● **Problem details**
Rewrite every line of the items below with "collector number" changed to "collection number" and nothing else altered, leaving out the picture lines.
↓
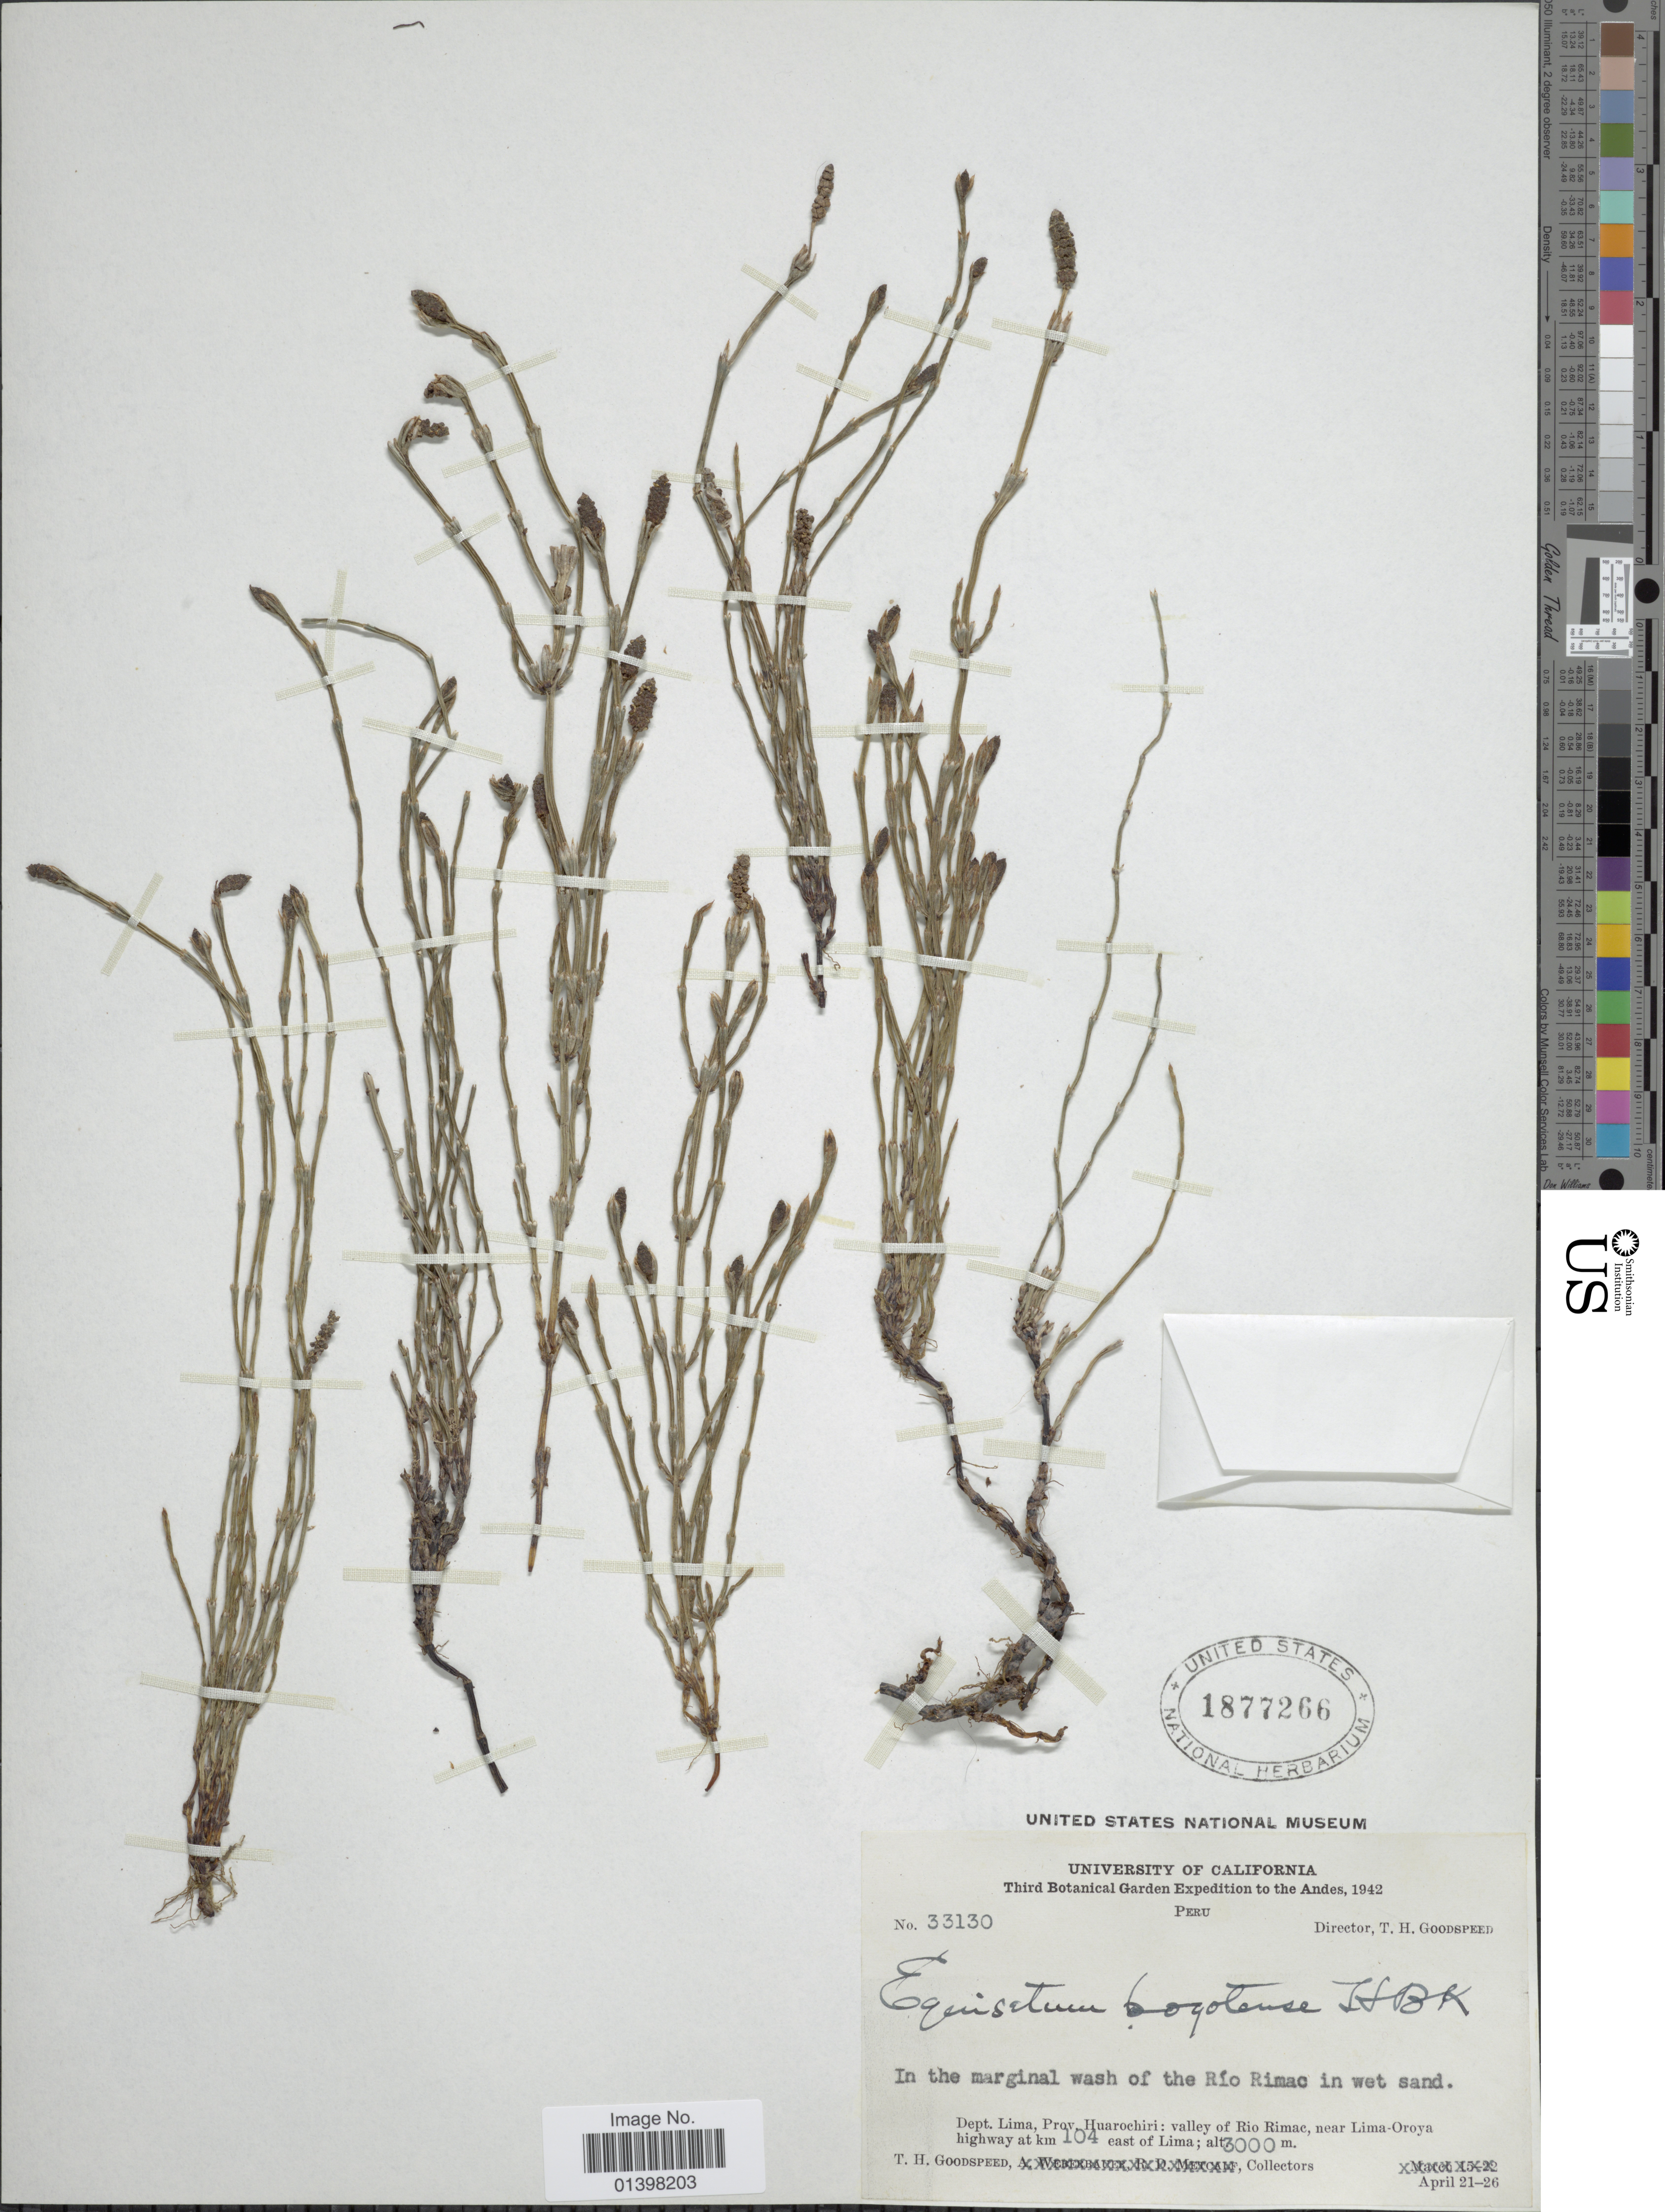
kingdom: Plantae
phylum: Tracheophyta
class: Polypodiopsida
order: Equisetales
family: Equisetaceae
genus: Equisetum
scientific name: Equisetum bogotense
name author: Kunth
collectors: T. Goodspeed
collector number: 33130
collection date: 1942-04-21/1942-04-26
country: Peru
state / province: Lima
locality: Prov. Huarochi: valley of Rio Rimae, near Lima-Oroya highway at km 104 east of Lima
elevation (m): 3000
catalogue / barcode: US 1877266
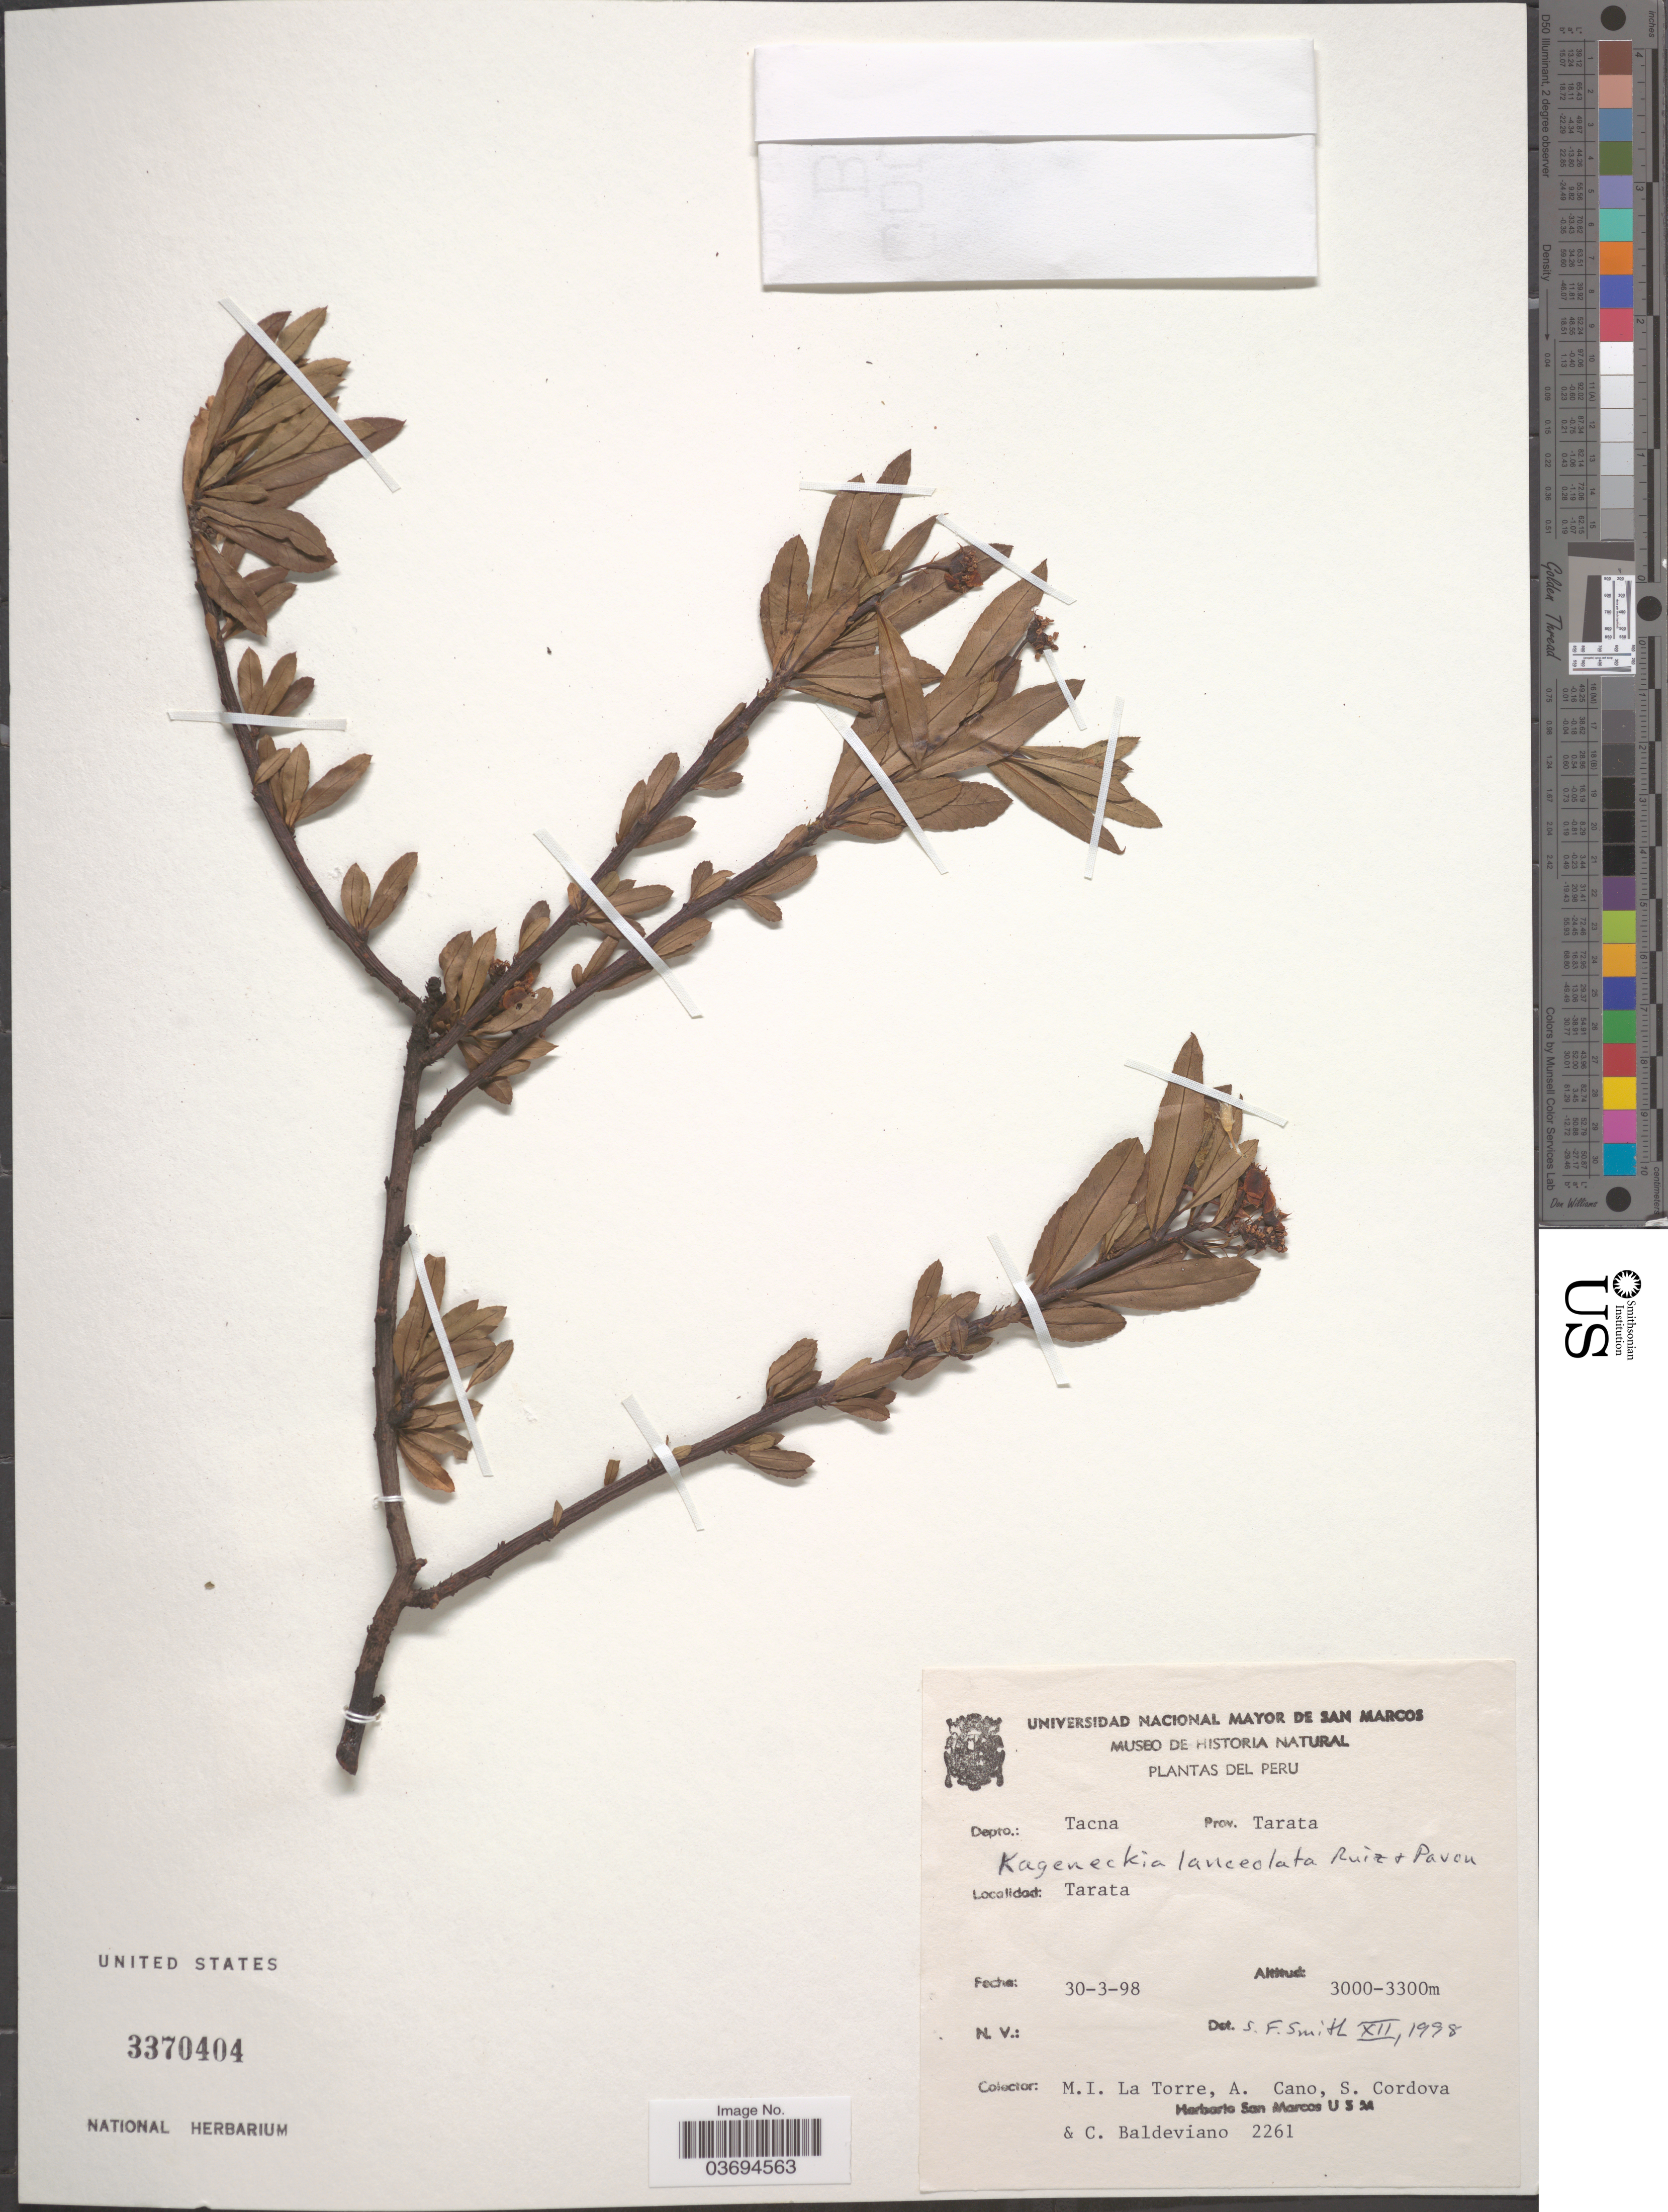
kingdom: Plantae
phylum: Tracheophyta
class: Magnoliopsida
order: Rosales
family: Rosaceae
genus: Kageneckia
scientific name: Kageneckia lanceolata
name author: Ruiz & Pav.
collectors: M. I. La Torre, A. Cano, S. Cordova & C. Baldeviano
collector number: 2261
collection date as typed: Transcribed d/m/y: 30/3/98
↑
● **Exercise answer**
kingdom: Plantae
phylum: Tracheophyta
class: Polypodiopsida
order: Equisetales
family: Equisetaceae
genus: Equisetum
scientific name: Equisetum bogotense
name author: Kunth
collectors: T. Goodspeed
collection number: 33130
collection date: 1942-04-21/1942-04-26
country: Peru
state / province: Lima
locality: Prov. Huarochi: valley of Rio Rimae, near Lima-Oroya highway at km 104 east of Lima
elevation (m): 3000
catalogue / barcode: US 1877266
kingdom: Plantae
phylum: Tracheophyta
class: Magnoliopsida
order: Rosales
family: Rosaceae
genus: Kageneckia
scientific name: Kageneckia lanceolata
name author: Ruiz & Pav.
collectors: M. I. La Torre, A. Cano, S. Cordova & C. Baldeviano
collection number: 2261
collection date as typed: Transcribed d/m/y: 30/3/98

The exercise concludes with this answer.